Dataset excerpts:
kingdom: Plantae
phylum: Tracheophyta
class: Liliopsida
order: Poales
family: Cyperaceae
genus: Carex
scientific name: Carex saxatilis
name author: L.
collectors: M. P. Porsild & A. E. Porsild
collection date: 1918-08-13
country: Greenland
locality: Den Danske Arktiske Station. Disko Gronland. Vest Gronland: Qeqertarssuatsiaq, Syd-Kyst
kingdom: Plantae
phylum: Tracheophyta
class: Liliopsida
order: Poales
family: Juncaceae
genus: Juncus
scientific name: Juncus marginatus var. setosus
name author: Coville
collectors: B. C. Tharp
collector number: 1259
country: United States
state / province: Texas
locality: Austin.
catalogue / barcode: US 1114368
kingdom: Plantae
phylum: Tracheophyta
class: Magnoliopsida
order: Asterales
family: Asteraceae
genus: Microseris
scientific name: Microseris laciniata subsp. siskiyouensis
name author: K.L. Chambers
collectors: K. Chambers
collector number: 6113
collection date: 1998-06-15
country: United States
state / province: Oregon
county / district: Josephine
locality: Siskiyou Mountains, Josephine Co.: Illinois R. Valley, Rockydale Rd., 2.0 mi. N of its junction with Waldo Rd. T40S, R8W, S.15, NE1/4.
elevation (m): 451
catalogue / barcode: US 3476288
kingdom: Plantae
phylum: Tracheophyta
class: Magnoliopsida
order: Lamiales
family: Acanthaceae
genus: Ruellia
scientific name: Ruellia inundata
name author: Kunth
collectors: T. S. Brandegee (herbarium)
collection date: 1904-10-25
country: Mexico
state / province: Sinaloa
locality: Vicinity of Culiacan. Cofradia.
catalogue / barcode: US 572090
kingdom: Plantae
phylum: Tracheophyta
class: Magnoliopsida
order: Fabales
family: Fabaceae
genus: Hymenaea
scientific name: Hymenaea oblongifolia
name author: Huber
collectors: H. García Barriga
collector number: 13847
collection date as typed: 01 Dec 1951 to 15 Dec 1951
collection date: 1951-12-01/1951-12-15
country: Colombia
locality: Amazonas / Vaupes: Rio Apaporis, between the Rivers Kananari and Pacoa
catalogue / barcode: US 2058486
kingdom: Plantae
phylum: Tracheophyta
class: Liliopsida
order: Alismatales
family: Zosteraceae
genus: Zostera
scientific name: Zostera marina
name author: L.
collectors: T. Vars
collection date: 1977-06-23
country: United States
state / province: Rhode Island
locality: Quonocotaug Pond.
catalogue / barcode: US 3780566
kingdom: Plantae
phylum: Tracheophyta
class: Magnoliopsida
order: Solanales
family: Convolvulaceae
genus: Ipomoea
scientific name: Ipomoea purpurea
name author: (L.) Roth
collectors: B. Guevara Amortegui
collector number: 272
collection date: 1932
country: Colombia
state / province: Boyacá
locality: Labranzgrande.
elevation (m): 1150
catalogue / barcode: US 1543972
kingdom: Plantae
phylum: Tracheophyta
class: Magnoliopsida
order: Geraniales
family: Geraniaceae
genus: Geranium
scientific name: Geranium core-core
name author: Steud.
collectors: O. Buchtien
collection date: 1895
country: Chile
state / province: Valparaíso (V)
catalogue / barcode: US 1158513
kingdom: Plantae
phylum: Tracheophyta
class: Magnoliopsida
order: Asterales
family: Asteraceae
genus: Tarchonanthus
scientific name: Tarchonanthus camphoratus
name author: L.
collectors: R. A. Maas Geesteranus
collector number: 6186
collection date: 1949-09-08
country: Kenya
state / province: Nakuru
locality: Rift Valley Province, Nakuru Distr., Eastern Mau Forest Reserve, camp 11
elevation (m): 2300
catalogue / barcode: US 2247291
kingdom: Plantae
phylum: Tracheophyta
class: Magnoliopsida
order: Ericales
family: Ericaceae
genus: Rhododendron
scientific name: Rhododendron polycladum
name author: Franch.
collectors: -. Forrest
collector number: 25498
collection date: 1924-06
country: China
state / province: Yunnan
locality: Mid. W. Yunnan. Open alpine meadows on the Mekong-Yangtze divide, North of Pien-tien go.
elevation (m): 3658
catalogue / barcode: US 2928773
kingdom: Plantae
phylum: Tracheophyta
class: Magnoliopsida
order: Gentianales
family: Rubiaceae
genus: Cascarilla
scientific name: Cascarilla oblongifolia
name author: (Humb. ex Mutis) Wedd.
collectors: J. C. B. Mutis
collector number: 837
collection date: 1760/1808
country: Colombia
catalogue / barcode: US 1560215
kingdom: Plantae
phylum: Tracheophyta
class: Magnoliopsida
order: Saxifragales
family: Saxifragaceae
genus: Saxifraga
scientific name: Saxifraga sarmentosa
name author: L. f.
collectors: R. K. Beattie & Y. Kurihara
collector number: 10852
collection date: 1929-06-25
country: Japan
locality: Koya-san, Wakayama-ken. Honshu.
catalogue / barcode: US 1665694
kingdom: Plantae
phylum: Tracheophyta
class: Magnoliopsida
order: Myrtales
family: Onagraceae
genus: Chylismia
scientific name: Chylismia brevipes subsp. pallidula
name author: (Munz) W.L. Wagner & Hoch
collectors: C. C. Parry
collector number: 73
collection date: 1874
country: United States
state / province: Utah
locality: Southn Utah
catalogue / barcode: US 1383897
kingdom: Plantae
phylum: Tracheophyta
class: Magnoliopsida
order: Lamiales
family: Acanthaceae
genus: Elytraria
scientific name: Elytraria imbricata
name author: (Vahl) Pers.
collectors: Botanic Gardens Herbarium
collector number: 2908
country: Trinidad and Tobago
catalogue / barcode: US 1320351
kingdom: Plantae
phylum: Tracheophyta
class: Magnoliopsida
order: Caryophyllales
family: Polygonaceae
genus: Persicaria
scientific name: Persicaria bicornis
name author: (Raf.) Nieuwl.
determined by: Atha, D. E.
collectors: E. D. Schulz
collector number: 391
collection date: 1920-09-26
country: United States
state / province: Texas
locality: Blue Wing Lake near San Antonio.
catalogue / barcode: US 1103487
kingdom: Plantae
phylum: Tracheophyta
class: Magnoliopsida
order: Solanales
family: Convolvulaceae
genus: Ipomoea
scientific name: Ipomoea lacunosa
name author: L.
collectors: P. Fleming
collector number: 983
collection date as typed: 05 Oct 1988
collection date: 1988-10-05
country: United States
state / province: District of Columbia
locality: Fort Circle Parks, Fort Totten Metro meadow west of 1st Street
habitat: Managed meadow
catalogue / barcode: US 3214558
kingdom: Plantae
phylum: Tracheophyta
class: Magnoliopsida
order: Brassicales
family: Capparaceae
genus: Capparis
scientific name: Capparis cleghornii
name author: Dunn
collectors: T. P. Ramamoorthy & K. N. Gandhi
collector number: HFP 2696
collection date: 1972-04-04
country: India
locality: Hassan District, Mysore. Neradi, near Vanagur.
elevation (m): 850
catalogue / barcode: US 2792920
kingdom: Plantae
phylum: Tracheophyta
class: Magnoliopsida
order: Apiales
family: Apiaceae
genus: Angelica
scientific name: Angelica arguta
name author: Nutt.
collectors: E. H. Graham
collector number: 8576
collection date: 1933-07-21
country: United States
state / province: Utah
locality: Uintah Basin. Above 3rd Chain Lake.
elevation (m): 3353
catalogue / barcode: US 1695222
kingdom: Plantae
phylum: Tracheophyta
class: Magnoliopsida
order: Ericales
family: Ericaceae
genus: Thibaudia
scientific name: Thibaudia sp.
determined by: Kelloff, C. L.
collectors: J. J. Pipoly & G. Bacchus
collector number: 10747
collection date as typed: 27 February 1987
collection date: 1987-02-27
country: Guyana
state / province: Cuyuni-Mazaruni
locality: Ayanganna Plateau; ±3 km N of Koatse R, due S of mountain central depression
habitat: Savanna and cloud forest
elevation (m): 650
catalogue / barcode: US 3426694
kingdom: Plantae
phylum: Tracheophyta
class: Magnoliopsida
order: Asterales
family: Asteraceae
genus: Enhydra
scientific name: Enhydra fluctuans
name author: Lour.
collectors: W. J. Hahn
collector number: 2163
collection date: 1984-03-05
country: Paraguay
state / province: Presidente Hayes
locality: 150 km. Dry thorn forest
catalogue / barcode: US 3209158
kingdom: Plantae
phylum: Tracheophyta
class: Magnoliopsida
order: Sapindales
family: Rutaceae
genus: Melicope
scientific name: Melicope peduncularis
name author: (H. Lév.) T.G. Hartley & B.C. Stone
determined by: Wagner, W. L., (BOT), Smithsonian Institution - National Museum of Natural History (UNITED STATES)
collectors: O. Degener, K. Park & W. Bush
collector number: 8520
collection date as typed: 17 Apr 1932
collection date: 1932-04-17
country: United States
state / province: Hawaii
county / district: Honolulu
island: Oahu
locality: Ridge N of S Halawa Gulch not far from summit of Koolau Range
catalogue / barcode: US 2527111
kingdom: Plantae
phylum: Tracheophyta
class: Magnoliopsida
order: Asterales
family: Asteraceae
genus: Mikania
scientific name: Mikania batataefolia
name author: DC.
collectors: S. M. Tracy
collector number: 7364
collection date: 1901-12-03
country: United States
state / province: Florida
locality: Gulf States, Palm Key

**Objective:**
Could you write out the items again from the line with "family: Juncaceae" up to and including the line with "collection date: 1998-06-15", swapping in "field number" wherever "collector number" stands and leaving everything else the same?

**Exercise result:**
family: Juncaceae
genus: Juncus
scientific name: Juncus marginatus var. setosus
name author: Coville
collectors: B. C. Tharp
field number: 1259
country: United States
state / province: Texas
locality: Austin.
catalogue / barcode: US 1114368
kingdom: Plantae
phylum: Tracheophyta
class: Magnoliopsida
order: Asterales
family: Asteraceae
genus: Microseris
scientific name: Microseris laciniata subsp. siskiyouensis
name author: K.L. Chambers
collectors: K. Chambers
field number: 6113
collection date: 1998-06-15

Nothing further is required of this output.